Does active management manage to beat the markets? I can’t deny the truth. Sometimes it does, both anecdotally (there are always stories of individual investors buying Google or selling Enron on cue) and over short periods of time (this year’s No. 1 ranked mutual fund). Every year there are also lottery winners and boys who run with the Pamplona bulls unharmed. This does not mean that the lottery winner has a winning system, that the bull runner has common sense, or that active managers can consistently overcome the relentless headwinds of their high-cost strategies or an efficient market.

The academic literature that contradicts claims of active management progress in beating the market is persuasive. To quote Weston Wellington, vice president of Dimensional Fund Advisors, in a February 2007 article in Advisor Edge titled Equilibrium-Based Investing“For fans of stock picking, the evidence is not encouraging. Researchers have studied the performance of professional money managers for more than forty years in the US. The evidence is compelling: markets beat managers , not the other way around.”

Investors looking to be the exception to this rule should take note. Picking only “good” active managers or “proven” stock picking or market timing strategies are equally flawed approaches. The same article reports that actively managed mutual funds that outperform the market in any given year “are no more likely to outperform in the future than a bottom quartile performer.”

Just as the proper pursuit of weight loss must include eliminating unhealthy foods from the diet, a prudent investor must forego an investment approach that is costly and unproductive. They must reject a failed business model riddled with commission-driven self-interest, wealth-stealing fee structures, and dubious claims of market-beating expertise.
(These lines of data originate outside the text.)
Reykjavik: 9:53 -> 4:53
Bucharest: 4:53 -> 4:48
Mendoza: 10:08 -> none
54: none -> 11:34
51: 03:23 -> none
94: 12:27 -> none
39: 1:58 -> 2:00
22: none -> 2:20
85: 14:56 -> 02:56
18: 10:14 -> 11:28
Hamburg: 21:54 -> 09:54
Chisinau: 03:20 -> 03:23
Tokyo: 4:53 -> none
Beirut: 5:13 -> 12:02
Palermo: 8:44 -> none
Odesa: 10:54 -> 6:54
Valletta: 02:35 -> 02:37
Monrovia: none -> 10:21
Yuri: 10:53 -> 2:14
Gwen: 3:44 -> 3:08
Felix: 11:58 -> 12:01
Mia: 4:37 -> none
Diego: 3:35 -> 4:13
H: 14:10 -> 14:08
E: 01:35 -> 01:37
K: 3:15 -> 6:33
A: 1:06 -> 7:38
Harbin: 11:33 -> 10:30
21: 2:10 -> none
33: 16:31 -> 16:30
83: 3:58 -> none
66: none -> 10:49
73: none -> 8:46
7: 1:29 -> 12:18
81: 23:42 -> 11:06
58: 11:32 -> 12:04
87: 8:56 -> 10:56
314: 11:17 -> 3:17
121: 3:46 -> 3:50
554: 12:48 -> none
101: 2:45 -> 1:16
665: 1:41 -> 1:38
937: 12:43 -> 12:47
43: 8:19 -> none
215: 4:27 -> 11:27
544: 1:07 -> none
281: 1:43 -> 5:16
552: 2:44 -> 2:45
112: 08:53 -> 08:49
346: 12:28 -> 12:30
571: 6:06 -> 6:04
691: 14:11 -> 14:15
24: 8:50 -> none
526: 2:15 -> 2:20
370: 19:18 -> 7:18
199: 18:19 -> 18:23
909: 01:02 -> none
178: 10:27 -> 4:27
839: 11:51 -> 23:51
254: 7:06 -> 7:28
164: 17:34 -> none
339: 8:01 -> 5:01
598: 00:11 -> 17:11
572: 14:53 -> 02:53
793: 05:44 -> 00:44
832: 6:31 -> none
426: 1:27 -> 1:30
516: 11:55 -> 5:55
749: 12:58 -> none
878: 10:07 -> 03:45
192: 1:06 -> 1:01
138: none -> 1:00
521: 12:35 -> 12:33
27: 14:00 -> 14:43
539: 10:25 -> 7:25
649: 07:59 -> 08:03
The fanciful pursuits of medieval alchemists finally disappeared in the light of reason and scientific evidence. The same fate awaits the modern alchemy of active management.

There are good news. The failed investment business model doesn’t have to ruin your portfolio. Those wise enough to accept the facts and follow an investment methodology based on modern economic theory can achieve Peaceful Wealth. Investors now have powerful allies in their pursuit of retirement goals and financial dreams. We will chart our course and set sail during our next talk.